Stored records:
☆ ☆ ☆ ☆

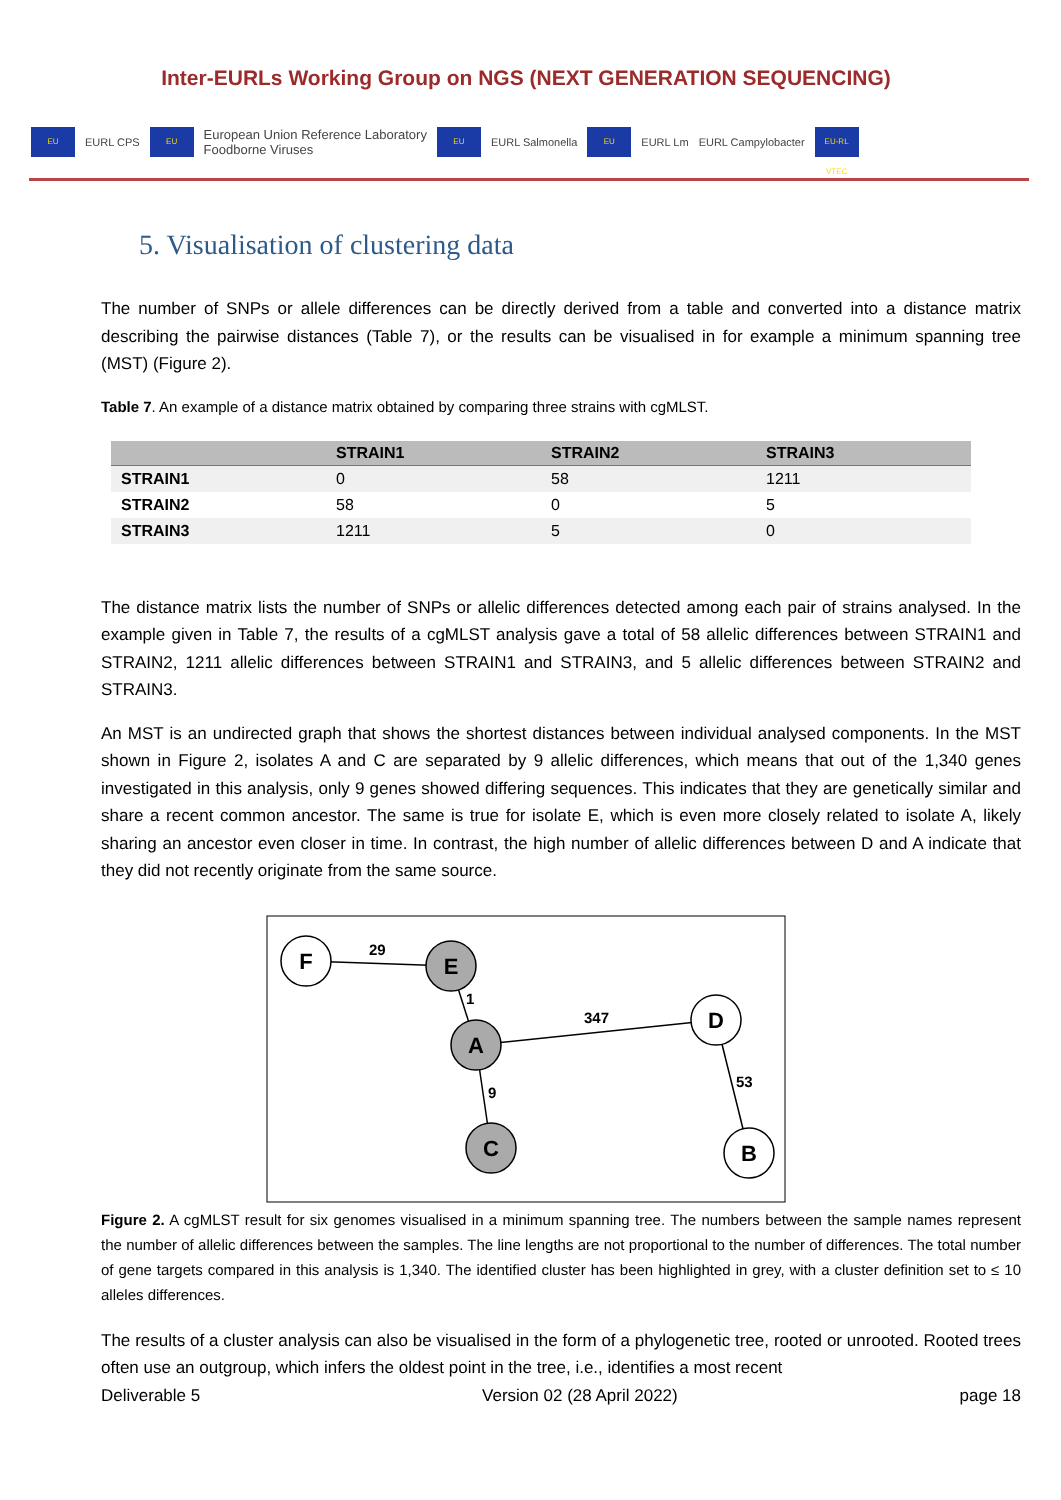Inter-EURLs Working Group on NGS (NEXT GENERATION SEQUENCING)
EU EURL CPS EU European Union Reference Laboratory
Foodborne Viruses EU EURL Salmonella EU EURL Lm EURL Campylobacter EU-RL VTEC
5. Visualisation of clustering data
The number of SNPs or allele differences can be directly derived from a table and converted into a distance matrix describing the pairwise distances (Table 7), or the results can be visualised in for example a minimum spanning tree (MST) (Figure 2).
Table 7. An example of a distance matrix obtained by comparing three strains with cgMLST.
| | STRAIN1 | STRAIN2 | STRAIN3 |
| --- | --- | --- | --- |
| STRAIN1 | 0 | 58 | 1211 |
| STRAIN2 | 58 | 0 | 5 |
| STRAIN3 | 1211 | 5 | 0 |
The distance matrix lists the number of SNPs or allelic differences detected among each pair of strains analysed. In the example given in Table 7, the results of a cgMLST analysis gave a total of 58 allelic differences between STRAIN1 and STRAIN2, 1211 allelic differences between STRAIN1 and STRAIN3, and 5 allelic differences between STRAIN2 and STRAIN3.
An MST is an undirected graph that shows the shortest distances between individual analysed components. In the MST shown in Figure 2, isolates A and C are separated by 9 allelic differences, which means that out of the 1,340 genes investigated in this analysis, only 9 genes showed differing sequences. This indicates that they are genetically similar and share a recent common ancestor. The same is true for isolate E, which is even more closely related to isolate A, likely sharing an ancestor even closer in time. In contrast, the high number of allelic differences between D and A indicate that they did not recently originate from the same source.
F
E
A
C
D
B
29
1
347
9
53
Figure 2. A cgMLST result for six genomes visualised in a minimum spanning tree. The numbers between the sample names represent the number of allelic differences between the samples. The line lengths are not proportional to the number of differences. The total number of gene targets compared in this analysis is 1,340. The identified cluster has been highlighted in grey, with a cluster definition set to ≤ 10 alleles differences.
The results of a cluster analysis can also be visualised in the form of a phylogenetic tree, rooted or unrooted. Rooted trees often use an outgroup, which infers the oldest point in the tree, i.e., identifies a most recent
Deliverable 5 Version 02 (28 April 2022) page 18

☆ ☆ ☆ ☆

> Work task
Transcribe the entries above word for word, but leave every picture out of your copy.

> Expected answer
Inter-EURLs Working Group on NGS (NEXT GENERATION SEQUENCING)
EU EURL CPS EU European Union Reference Laboratory
Foodborne Viruses EU EURL Salmonella EU EURL Lm EURL Campylobacter EU-RL VTEC
5. Visualisation of clustering data
The number of SNPs or allele differences can be directly derived from a table and converted into a distance matrix describing the pairwise distances (Table 7), or the results can be visualised in for example a minimum spanning tree (MST) (Figure 2).
Table 7. An example of a distance matrix obtained by comparing three strains with cgMLST.
| | STRAIN1 | STRAIN2 | STRAIN3 |
| --- | --- | --- | --- |
| STRAIN1 | 0 | 58 | 1211 |
| STRAIN2 | 58 | 0 | 5 |
| STRAIN3 | 1211 | 5 | 0 |
The distance matrix lists the number of SNPs or allelic differences detected among each pair of strains analysed. In the example given in Table 7, the results of a cgMLST analysis gave a total of 58 allelic differences between STRAIN1 and STRAIN2, 1211 allelic differences between STRAIN1 and STRAIN3, and 5 allelic differences between STRAIN2 and STRAIN3.
An MST is an undirected graph that shows the shortest distances between individual analysed components. In the MST shown in Figure 2, isolates A and C are separated by 9 allelic differences, which means that out of the 1,340 genes investigated in this analysis, only 9 genes showed differing sequences. This indicates that they are genetically similar and share a recent common ancestor. The same is true for isolate E, which is even more closely related to isolate A, likely sharing an ancestor even closer in time. In contrast, the high number of allelic differences between D and A indicate that they did not recently originate from the same source.
F
E
A
C
D
B
29
1
347
9
53
Figure 2. A cgMLST result for six genomes visualised in a minimum spanning tree. The numbers between the sample names represent the number of allelic differences between the samples. The line lengths are not proportional to the number of differences. The total number of gene targets compared in this analysis is 1,340. The identified cluster has been highlighted in grey, with a cluster definition set to ≤ 10 alleles differences.
The results of a cluster analysis can also be visualised in the form of a phylogenetic tree, rooted or unrooted. Rooted trees often use an outgroup, which infers the oldest point in the tree, i.e., identifies a most recent
Deliverable 5 Version 02 (28 April 2022) page 18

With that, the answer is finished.